■ Exercise
Work through the entries below and show every line in which "middle" is found.

■ Data for analysis
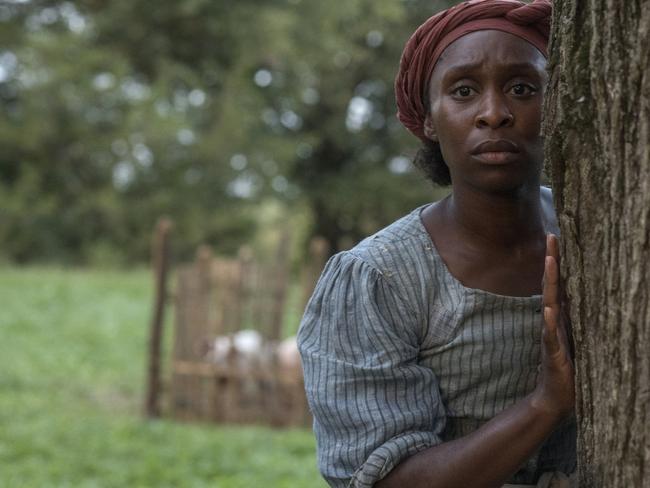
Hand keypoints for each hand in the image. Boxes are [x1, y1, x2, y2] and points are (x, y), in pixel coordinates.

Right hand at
* * *
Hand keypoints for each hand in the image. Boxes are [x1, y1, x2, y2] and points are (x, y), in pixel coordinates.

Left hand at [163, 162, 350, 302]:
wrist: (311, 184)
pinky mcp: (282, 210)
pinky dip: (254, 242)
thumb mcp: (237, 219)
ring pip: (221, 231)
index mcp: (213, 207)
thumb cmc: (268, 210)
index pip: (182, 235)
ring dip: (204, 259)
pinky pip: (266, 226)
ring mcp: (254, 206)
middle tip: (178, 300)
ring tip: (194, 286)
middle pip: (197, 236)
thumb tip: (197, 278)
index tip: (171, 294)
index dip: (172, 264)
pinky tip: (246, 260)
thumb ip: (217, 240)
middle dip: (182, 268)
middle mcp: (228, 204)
--
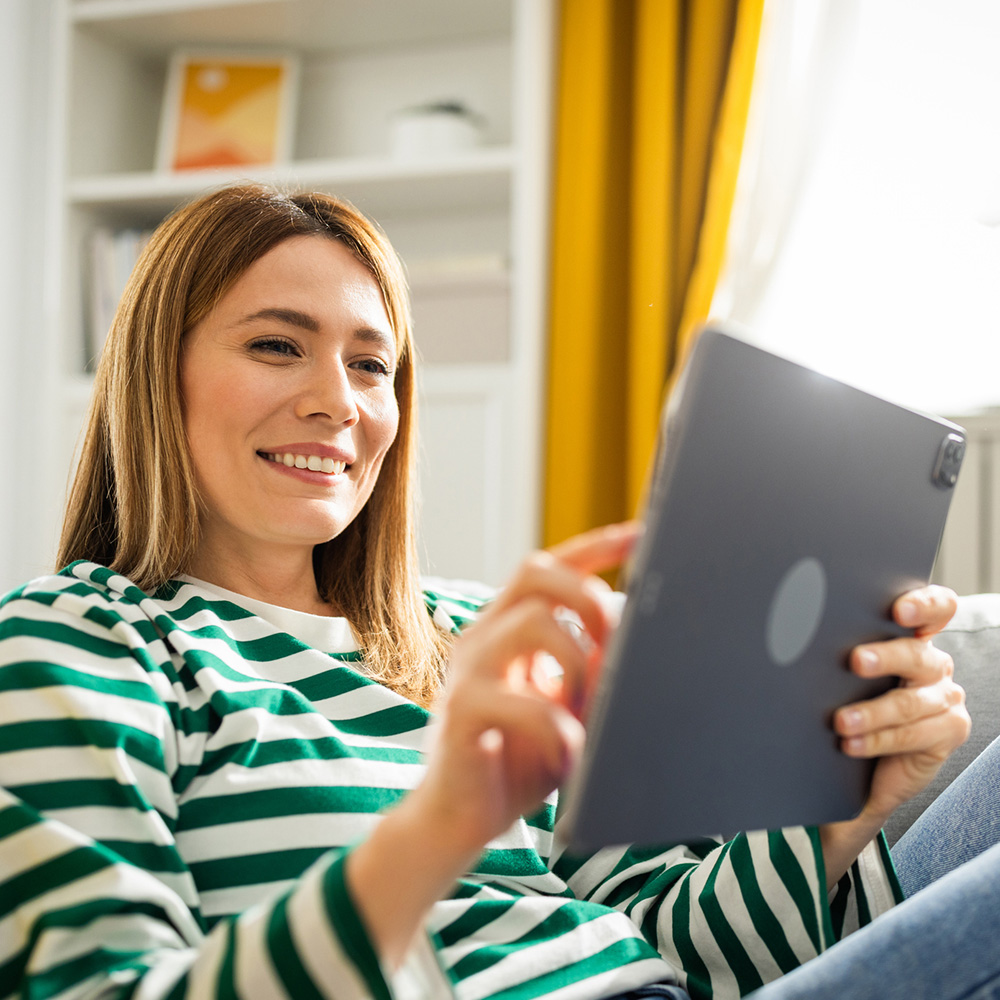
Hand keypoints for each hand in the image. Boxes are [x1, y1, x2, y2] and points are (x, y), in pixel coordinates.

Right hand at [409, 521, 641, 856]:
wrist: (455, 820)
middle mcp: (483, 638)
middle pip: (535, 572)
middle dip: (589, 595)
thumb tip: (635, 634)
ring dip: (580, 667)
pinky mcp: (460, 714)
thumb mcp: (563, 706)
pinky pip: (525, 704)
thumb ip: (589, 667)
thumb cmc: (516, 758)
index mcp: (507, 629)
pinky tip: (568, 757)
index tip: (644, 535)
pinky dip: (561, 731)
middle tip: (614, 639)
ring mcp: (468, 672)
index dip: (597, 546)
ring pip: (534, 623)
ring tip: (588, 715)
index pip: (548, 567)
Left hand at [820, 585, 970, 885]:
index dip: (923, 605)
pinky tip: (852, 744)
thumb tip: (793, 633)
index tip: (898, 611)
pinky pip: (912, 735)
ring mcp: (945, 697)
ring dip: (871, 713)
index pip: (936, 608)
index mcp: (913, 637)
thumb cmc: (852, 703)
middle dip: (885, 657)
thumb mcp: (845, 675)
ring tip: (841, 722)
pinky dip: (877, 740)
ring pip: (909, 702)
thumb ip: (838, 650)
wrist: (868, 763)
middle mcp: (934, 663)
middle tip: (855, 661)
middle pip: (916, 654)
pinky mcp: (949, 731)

■ Response area
middle tip: (178, 300)
middle pip: (197, 236)
middle dip: (182, 268)
middle mcp: (228, 204)
middle mcp: (483, 638)
middle pip: (535, 572)
middle dip: (589, 595)
middle tip: (614, 639)
middle dip: (885, 657)
middle mcp: (934, 663)
middle tip: (855, 661)
middle pip: (916, 654)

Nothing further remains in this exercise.